Chromosomal abnormalities resulting in deletion of part of the long arm of Chromosome 20 (20q) can occur in myeloid neoplasms, including acute myeloid leukaemia (AML) and myelodysplastic syndrome (MDS). These abnormalities can have diagnostic and prognostic implications.
In patients with AML, deletion of 20q is associated with relatively poor prognosis, often occurring as part of a complex karyotype.
In patients with MDS, deletion of 20q (as the sole cytogenetic abnormality) is associated with a favourable prognosis.
This is an assay for non-heritable mutations. It does not raise issues of ethics or consent that are different from most other investigations ordered in the routine care of a patient.
Fluorescent in situ hybridisation (FISH) analysis, using probes within the region of 20q commonly deleted in AML/MDS. This interphase FISH test has a cut off at 5%. A low level of positive cells may be due to overlap of the two signals. Studies of normal controls indicate that this level is less than 5%. Small abnormal populations may therefore not be detectable.
Requesting the test
This test is usually requested by a haematologist or oncologist.
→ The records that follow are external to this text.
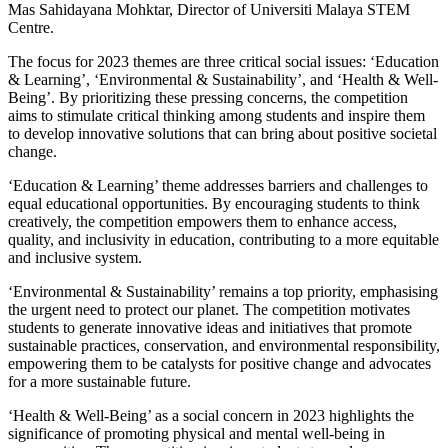
Mas Sahidayana Mohktar, Director of Universiti Malaya STEM
Centre.
The focus for 2023 themes are three critical social issues: ‘Education
& Learning’, ‘Environmental & Sustainability’, and ‘Health & Well-
Being’. By prioritizing these pressing concerns, the competition
aims to stimulate critical thinking among students and inspire them
to develop innovative solutions that can bring about positive societal
change.
‘Education & Learning’ theme addresses barriers and challenges to
equal educational opportunities. By encouraging students to think
creatively, the competition empowers them to enhance access,
quality, and inclusivity in education, contributing to a more equitable
and inclusive system.
‘Environmental & Sustainability’ remains a top priority, emphasising
the urgent need to protect our planet. The competition motivates
students to generate innovative ideas and initiatives that promote
sustainable practices, conservation, and environmental responsibility,
empowering them to be catalysts for positive change and advocates
for a more sustainable future.
‘Health & Well-Being’ as a social concern in 2023 highlights the
significance of promoting physical and mental well-being in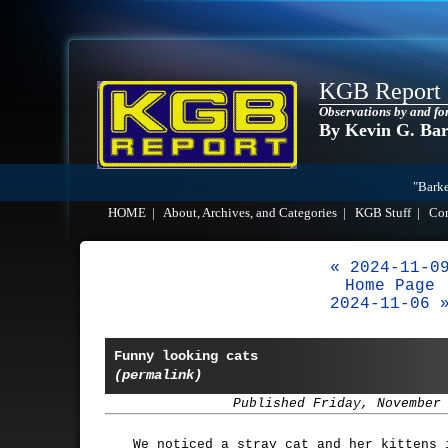
KGB Report
Observations by and fo
By Kevin G. Ba
"Barke
HOME
|
About, Archives, and Categories
|
KGB Stuff
|
Co
« 2024-11-0
Home Page
2024-11-06 
Funny looking cats
(permalink)
Published Friday, November
We noticed a stray cat and her kittens 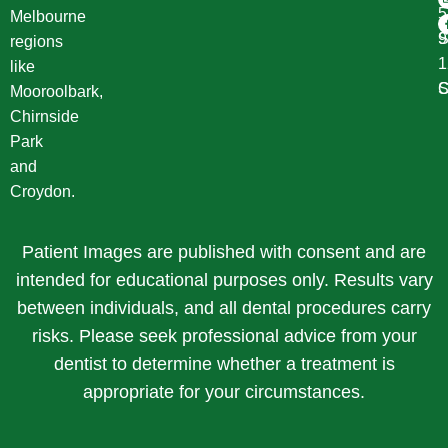
Melbourne
S
9
regions
1
like
S
C
Mooroolbark,
Chirnside
Park
and
Croydon.
Patient Images are published with consent and are
intended for educational purposes only. Results vary
between individuals, and all dental procedures carry
risks. Please seek professional advice from your
dentist to determine whether a treatment is
appropriate for your circumstances.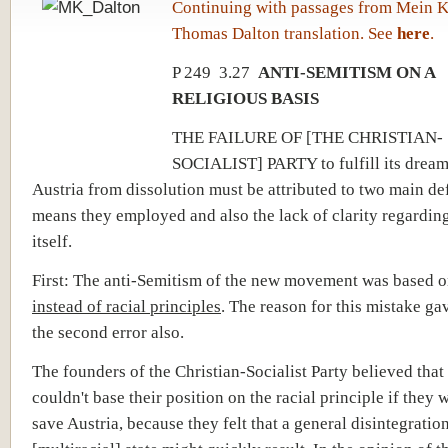
Continuing with passages from Mein 
Thomas Dalton translation. See
here
.
P 249 3.27
ANTI-SEMITISM ON A
RELIGIOUS BASIS
THE FAILURE OF [THE CHRISTIAN-
SOCIALIST] PARTY to fulfill its dream
Austria from dissolution must be attributed to two main def
means they employed and also the lack of clarity regarding
itself.
First: The anti-Semitism of the new movement was based 
instead of racial principles
. The reason for this mistake gav
the second error also.
The founders of the Christian-Socialist Party believed that
couldn't base their position on the racial principle if they 
save Austria, because they felt that a general disintegration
In the investigation of myelodysplasia, it is usually requested as part of the Myelodysplastic syndrome FISH panel.
0.5 mL bone marrow in transport media (or 10 mL blood in lithium heparin if blasts >10%).
To help ensure the quality of the test, a genetic test should be done with a dedicated sample whenever possible i.e. a sample collected specifically for that test rather than a sample that is used for multiple tests.
We recommend that the patient or another adult check the labelling of request forms and sample tubes.
5 business days.
Up to $255.
If more information is required, the requesting clinician can call our laboratory on (07) 3377 8573.
This test is not rebated by Medicare. The laboratory assumes that the patient or client has provided informed financial consent for the test.